Supermarket sales bolster Dairy Crest

Click to follow
The Independent Online
The shake-up in the milk industry has boosted fortunes at Dairy Crest, the milk and cheese group tied to the Milk Marketing Board before its abolition last November.

After 2,000 job losses at Unigate and large write-offs at Northern Foods, Dairy Crest bucked the trend by announcing pre-tax profits up from pounds 2.8m to pounds 22.1m in the year to March helped by lower exceptional costs during the year. Operating profits declined from pounds 31.9m to pounds 29.8m due to declining door-step deliveries of milk. However, the company has balanced that by increasing milk sales to supermarkets.

Dairy Crest says it remains prepared for a stock market listing, but the decision lies in the hands of the Residual Milk Marketing Board, the body established to oversee the winding up of the MMB and its replacement by Milk Marque. Dairy Crest had hoped to seek a stock market listing last year but dropped the plans after the de-regulation of the market.

Under the old system, Dairy Crest had to buy excess supply from farmers. The company is now free to decide its own purchasing levels.
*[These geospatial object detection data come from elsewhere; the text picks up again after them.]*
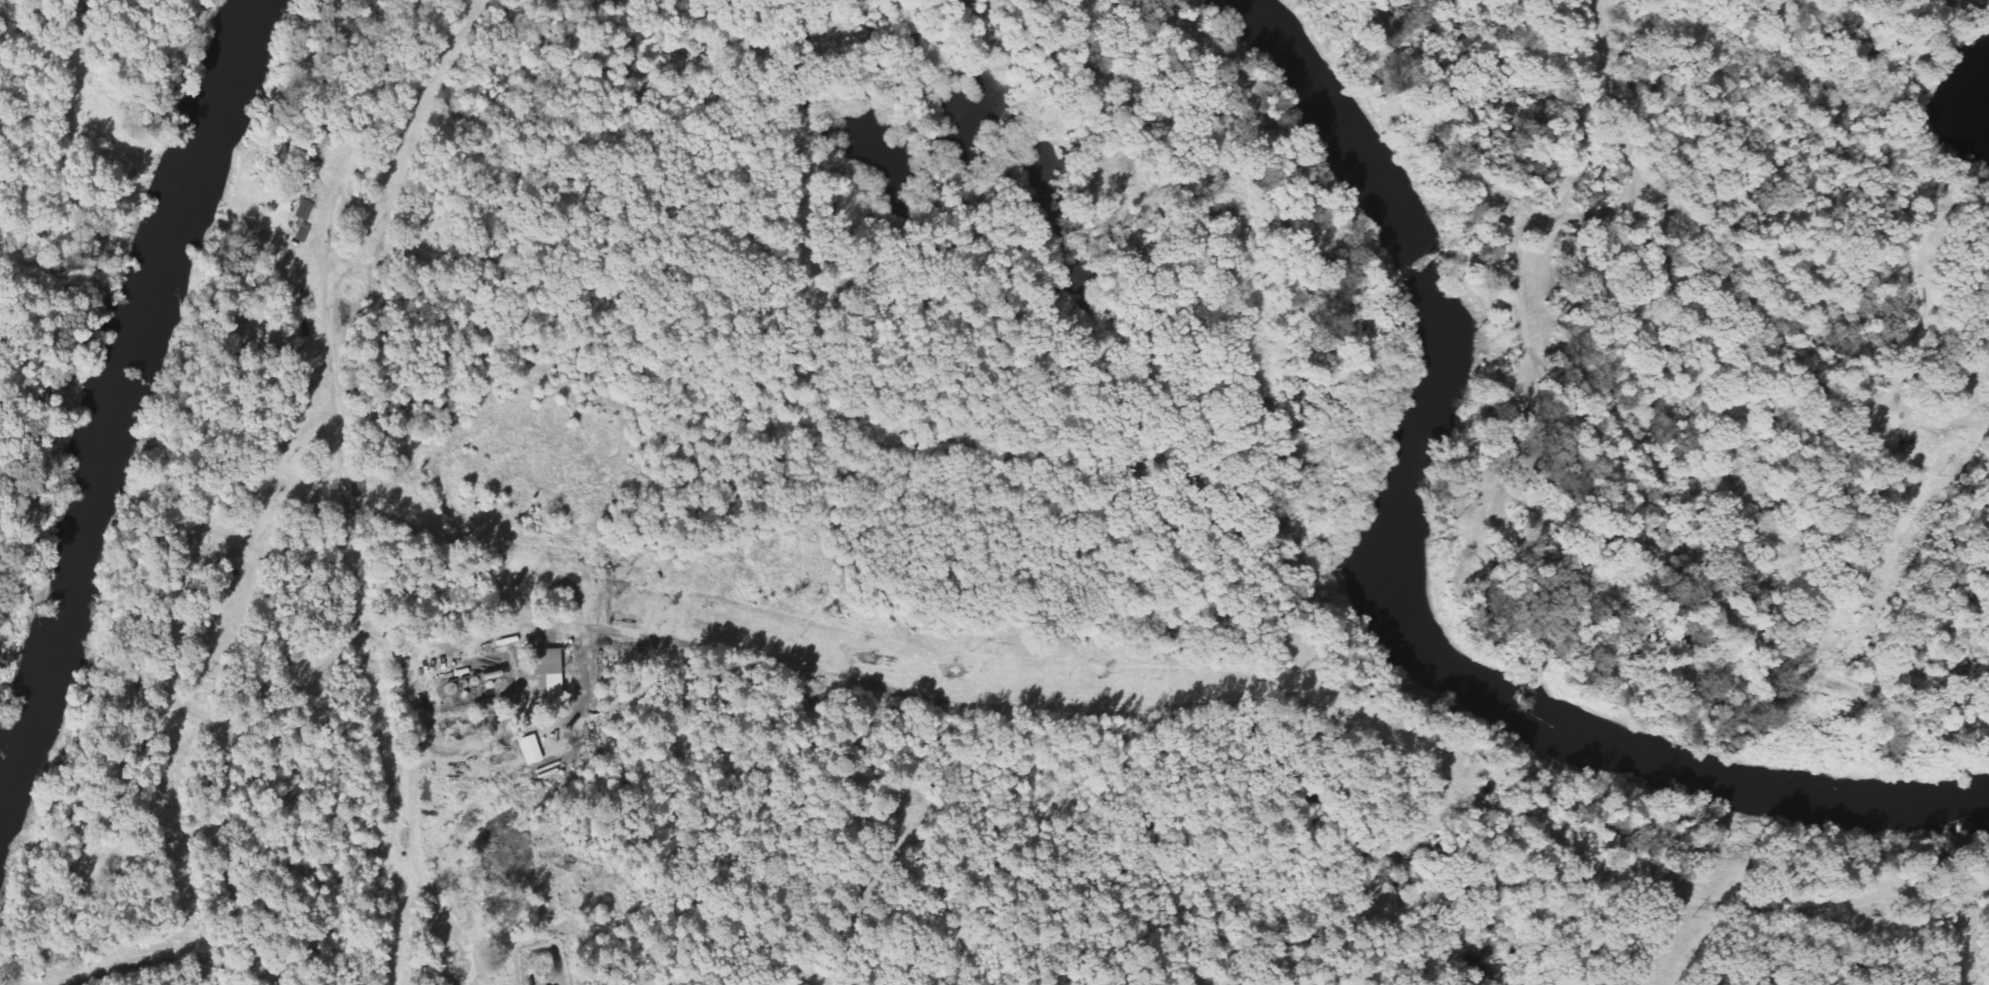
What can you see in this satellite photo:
building: (306, 211)
river: (113, 407)
river: (1383, 598)
building: (548, 672)
building: (530, 751)
road: (1657, 892)

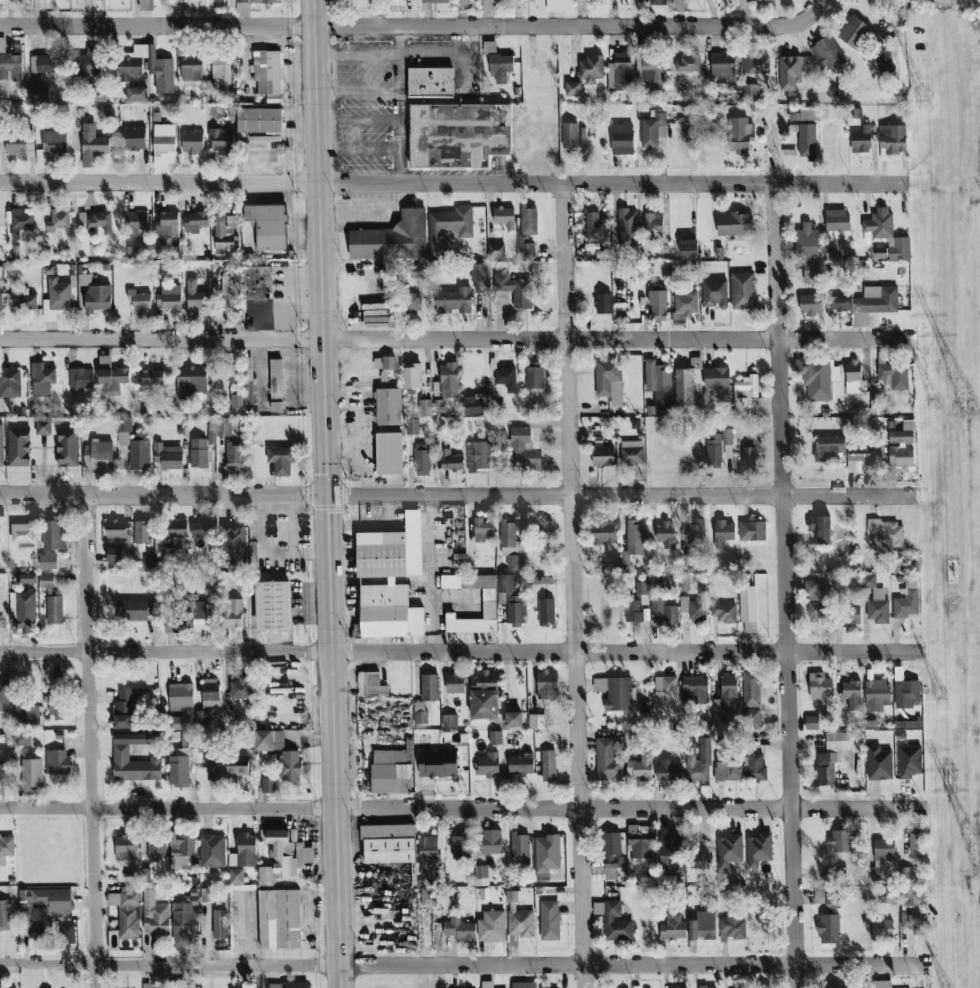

It has been undergoing a wide-ranging re-structuring which has included axing 18 plants and 11,000 jobs in five years. The shake-up is now almost complete and Dairy Crest - Britain's largest producer of Cheddar cheese - is concentrating on its consumer foods division, where profits increased from pounds 15.4 to pounds 16.9m.

Profits in the food services division fell from pounds 16.5m to pounds 13m, damaged by the fall in doorstep deliveries and a 15 per cent rise in milk prices.

Dairy Crest paid a pounds 35.7m dividend to the RMMC. A float would guarantee a payout to the 29,000 farmers who own the group.